SIGNIFICANCE STATEMENT Ion channels localized at the NRs are believed to be key determinants of saltatory conduction on myelinated nerves. However, ion channels and their functions at the NRs have not been fully studied in different types of mammalian myelinated nerves. Here we use the pressure-patch-clamp recordings to show that both K2P and voltage-gated K⁺ channels play significant roles in intrinsic electrophysiological properties and saltatory conduction at NRs of lumbar spinal ventral nerves of rats. Furthermore, cooling temperatures exert effects on saltatory conduction via inhibition of ion channels at the NRs. Our results provide new insights into saltatory conduction on myelinated nerves and may have physiological as well as pathologic implications.

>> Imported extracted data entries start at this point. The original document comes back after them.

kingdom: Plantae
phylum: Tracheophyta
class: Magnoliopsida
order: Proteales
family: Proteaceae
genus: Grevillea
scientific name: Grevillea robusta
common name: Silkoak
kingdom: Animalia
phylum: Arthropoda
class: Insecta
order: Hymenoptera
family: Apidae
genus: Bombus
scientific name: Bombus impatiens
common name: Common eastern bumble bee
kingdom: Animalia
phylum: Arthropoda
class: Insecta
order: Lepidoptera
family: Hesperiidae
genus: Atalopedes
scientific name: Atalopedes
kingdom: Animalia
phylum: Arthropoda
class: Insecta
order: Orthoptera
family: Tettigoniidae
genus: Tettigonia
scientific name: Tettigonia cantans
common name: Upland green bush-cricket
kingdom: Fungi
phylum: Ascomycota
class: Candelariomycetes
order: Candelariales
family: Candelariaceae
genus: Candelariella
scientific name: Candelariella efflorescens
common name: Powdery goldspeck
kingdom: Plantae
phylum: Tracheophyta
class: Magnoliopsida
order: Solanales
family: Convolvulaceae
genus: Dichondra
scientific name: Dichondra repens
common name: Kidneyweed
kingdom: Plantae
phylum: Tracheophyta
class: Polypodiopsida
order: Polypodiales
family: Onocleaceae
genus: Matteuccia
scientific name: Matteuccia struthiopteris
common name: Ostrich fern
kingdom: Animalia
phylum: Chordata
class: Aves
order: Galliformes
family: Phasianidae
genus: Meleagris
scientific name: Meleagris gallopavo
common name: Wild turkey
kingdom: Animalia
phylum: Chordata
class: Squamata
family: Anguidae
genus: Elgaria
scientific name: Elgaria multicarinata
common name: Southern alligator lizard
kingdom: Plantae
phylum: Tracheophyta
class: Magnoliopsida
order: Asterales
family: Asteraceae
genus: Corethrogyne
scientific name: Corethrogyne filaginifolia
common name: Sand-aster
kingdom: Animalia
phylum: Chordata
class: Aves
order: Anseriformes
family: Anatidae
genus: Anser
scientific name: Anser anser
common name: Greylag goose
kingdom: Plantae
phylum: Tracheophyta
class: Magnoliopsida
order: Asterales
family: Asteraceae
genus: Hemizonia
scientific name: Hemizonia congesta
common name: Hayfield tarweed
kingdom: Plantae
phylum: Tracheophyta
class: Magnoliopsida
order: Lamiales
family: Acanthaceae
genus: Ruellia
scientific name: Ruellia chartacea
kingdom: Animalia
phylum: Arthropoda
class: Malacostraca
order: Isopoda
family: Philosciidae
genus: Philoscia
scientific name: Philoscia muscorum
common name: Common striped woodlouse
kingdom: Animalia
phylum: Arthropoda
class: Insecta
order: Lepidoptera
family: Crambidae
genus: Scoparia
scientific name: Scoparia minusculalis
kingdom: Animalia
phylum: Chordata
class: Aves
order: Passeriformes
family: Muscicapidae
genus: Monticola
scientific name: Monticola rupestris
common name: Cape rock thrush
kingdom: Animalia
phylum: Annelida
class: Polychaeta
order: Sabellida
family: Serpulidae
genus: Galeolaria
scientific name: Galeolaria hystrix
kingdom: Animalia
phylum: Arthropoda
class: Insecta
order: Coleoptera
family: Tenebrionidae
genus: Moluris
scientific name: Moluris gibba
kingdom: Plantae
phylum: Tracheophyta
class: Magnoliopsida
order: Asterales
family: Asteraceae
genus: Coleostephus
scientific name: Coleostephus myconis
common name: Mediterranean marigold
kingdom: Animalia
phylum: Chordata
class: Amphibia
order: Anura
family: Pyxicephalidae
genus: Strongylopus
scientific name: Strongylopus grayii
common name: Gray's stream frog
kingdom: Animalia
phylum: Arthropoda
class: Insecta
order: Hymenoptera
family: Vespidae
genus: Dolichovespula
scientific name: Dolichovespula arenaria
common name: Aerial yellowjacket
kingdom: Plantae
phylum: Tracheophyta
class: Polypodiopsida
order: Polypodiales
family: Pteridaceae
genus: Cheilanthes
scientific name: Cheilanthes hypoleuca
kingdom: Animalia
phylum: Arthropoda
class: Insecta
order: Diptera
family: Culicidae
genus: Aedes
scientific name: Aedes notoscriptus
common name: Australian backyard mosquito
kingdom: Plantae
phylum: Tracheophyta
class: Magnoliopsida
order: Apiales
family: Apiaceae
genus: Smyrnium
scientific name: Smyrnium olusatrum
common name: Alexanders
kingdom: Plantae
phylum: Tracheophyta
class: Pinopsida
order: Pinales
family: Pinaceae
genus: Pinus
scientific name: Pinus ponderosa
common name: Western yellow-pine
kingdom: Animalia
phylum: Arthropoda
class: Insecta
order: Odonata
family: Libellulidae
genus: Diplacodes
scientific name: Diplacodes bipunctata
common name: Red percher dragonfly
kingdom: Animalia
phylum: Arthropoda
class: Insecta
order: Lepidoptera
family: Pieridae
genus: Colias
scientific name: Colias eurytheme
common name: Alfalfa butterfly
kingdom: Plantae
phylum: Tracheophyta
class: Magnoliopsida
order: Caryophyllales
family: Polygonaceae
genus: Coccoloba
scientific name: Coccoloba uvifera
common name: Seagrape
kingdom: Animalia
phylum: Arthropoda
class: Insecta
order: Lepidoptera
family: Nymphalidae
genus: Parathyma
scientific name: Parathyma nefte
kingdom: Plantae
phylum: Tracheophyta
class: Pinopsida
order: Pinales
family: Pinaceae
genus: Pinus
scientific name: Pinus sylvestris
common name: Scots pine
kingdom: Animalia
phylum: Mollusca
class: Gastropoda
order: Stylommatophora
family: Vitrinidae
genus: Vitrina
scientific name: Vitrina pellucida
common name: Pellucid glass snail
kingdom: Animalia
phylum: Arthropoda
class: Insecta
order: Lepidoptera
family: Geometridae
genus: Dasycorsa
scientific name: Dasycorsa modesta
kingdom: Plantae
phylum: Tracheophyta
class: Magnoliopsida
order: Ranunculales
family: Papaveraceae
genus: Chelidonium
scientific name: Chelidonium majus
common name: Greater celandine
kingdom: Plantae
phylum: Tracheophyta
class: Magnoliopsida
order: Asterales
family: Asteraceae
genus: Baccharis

Ranvier (NRs) 节点处的离子通道被认为在有髓神经的 NRs 的内在电生理特性和动作电位 (AP) 的跃动传导中起重要作用。虽然我们最近表明双孔结构域钾 (K2P) 通道在 Aβ 传入神经的 NR 中起着关键作用，但 K ⁺通道及其在哺乳动物运动神经 NR 中的功能仍然难以捉摸。在这里，我们通过使用来自雄性和雌性大鼠的腰椎腹侧神经的离体制剂和它们的 NR 处的压力膜片钳记录来解决这个问题。我们发现去极化电压在 NR 处引起大的非失活外向电流。^{电压门控 K +}可以部分抑制外向电流通道阻滞剂，主要受 K2P 阻滞剂和冷却温度的抑制。^{电压门控 K +}通道阻滞剂、K2P 阻滞剂或冷却温度对外向电流的抑制显着改变了在 NR 处测量的电生理特性，包括静息膜电位、输入电阻、AP 宽度、AP 振幅、AP 阈值和 AP 流变基。此外，K2P 阻滞剂和冷却温度显着降低了跳跃式传导速度和 AP 响应高频刺激的成功率。电压门控 K ⁺通道阻滞剂降低了高频刺激下的 AP 成功率，而不会显着影响跳跃式传导速度。总的来说，K2P 和电压门控 K ⁺通道在大鼠运动神经纤维 NRs 的内在电生理特性和跳跃式传导中起重要作用。冷却温度对跳跃式传导的影响至少部分由 NR 处的 K2P 通道介导。

意义声明位于 NRs 的离子通道被认为是有髓神经跳跃式传导的关键决定因素。然而，在不同类型的哺乳动物有髓神经中，离子通道及其在 NR 的功能尚未得到充分研究。在这里，我们使用压力膜片钳记录显示 K2P 和电压门控 K ⁺通道在大鼠腰脊髓腹神经 NRs 的内在电生理特性和跳跃式传导中起着重要作用。此外，冷却温度通过抑制 NR 处的离子通道对跳跃式传导产生影响。我们的结果为有髓神经的跳跃式传导提供了新的见解，并且可能具有生理学和病理学意义。